▶ Exercise inputs:
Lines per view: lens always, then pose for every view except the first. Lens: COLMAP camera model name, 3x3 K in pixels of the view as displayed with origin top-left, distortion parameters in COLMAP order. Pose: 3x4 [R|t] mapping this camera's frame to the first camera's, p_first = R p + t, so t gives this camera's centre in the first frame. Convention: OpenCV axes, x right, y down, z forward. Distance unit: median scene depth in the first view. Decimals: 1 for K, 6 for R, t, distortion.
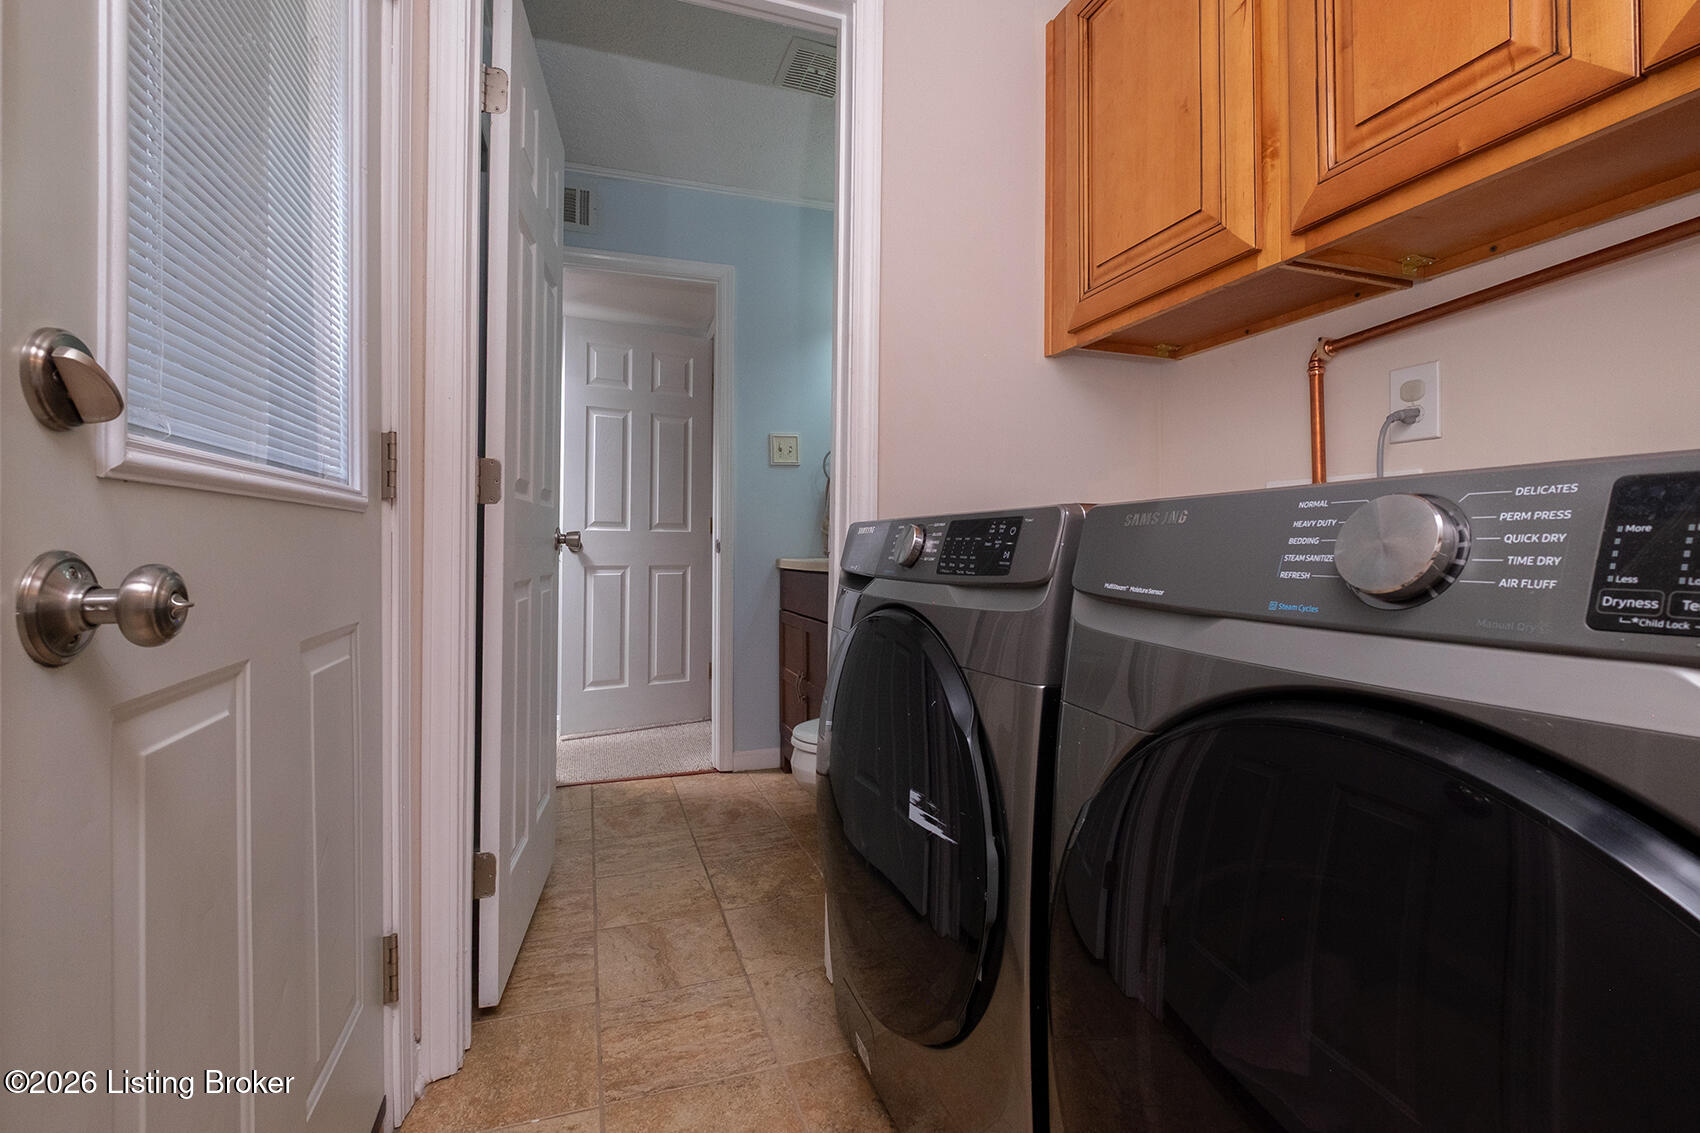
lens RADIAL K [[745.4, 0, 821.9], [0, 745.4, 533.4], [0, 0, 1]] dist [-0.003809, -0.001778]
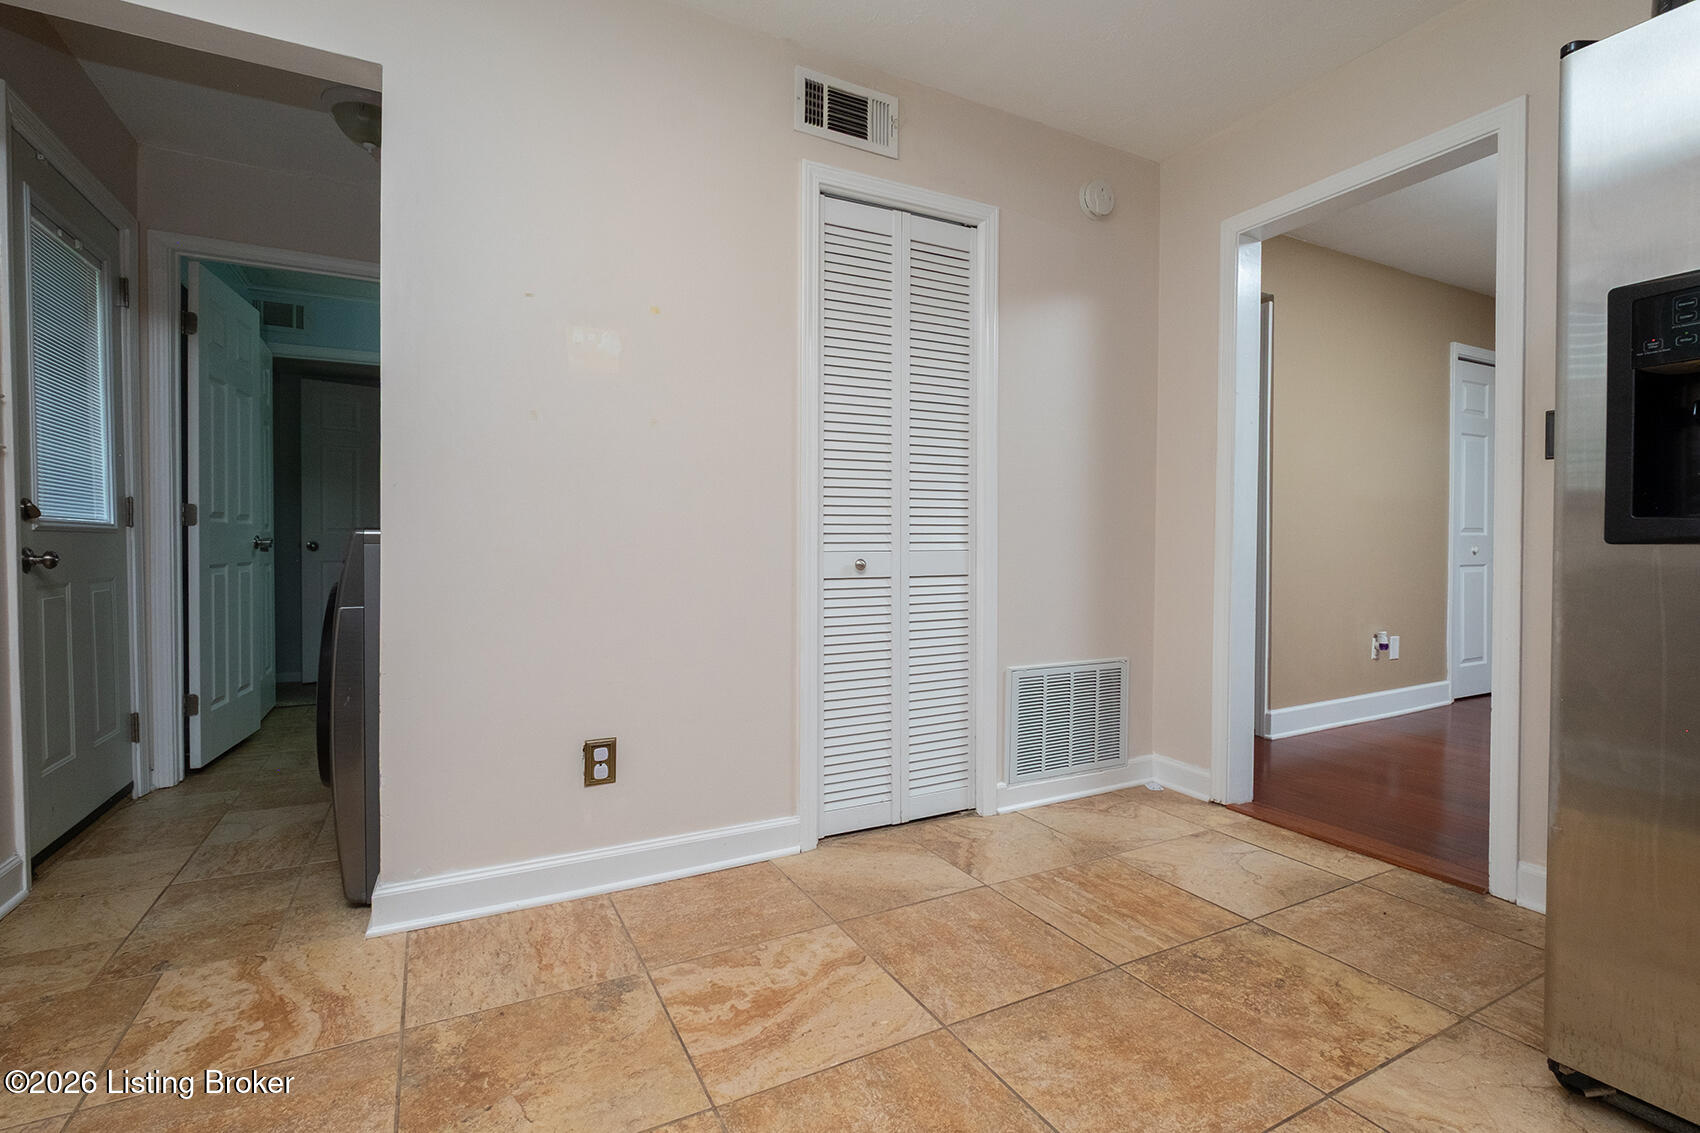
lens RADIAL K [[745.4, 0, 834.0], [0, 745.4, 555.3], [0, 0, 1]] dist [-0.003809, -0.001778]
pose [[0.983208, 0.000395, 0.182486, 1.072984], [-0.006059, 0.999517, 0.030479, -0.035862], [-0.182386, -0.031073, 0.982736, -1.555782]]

--

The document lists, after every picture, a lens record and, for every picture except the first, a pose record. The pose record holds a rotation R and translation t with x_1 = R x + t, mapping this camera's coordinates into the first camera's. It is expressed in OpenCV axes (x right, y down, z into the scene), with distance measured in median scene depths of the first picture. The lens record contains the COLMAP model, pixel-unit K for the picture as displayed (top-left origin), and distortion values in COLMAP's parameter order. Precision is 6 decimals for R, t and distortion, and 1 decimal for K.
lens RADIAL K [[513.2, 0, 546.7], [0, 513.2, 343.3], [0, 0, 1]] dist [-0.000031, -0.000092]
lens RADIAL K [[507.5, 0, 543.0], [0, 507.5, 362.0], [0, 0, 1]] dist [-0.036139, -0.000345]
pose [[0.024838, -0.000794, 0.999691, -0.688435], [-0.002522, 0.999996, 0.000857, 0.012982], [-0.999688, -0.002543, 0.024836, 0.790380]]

▶ Work order:
Duplicate the stretch of the listing from the line containing "Lines per view: lens" through the line containing "-0.031073, 0.982736, -1.555782]]", both ends included, leaving the pictures out of your answer.

▶ Response box:
Lines per view: lens always, then pose for every view except the first. Lens: COLMAP camera model name, 3x3 K in pixels of the view as displayed with origin top-left, distortion parameters in COLMAP order. Pose: 3x4 [R|t] mapping this camera's frame to the first camera's, p_first = R p + t, so t gives this camera's centre in the first frame. Convention: OpenCV axes, x right, y down, z forward. Distance unit: median scene depth in the first view. Decimals: 1 for K, 6 for R, t, distortion.
lens RADIAL K [[745.4, 0, 821.9], [0, 745.4, 533.4], [0, 0, 1]] dist [-0.003809, -0.001778]
lens RADIAL K [[745.4, 0, 834.0], [0, 745.4, 555.3], [0, 0, 1]] dist [-0.003809, -0.001778]
pose [[0.983208, 0.000395, 0.182486, 1.072984], [-0.006059, 0.999517, 0.030479, -0.035862], [-0.182386, -0.031073, 0.982736, -1.555782]]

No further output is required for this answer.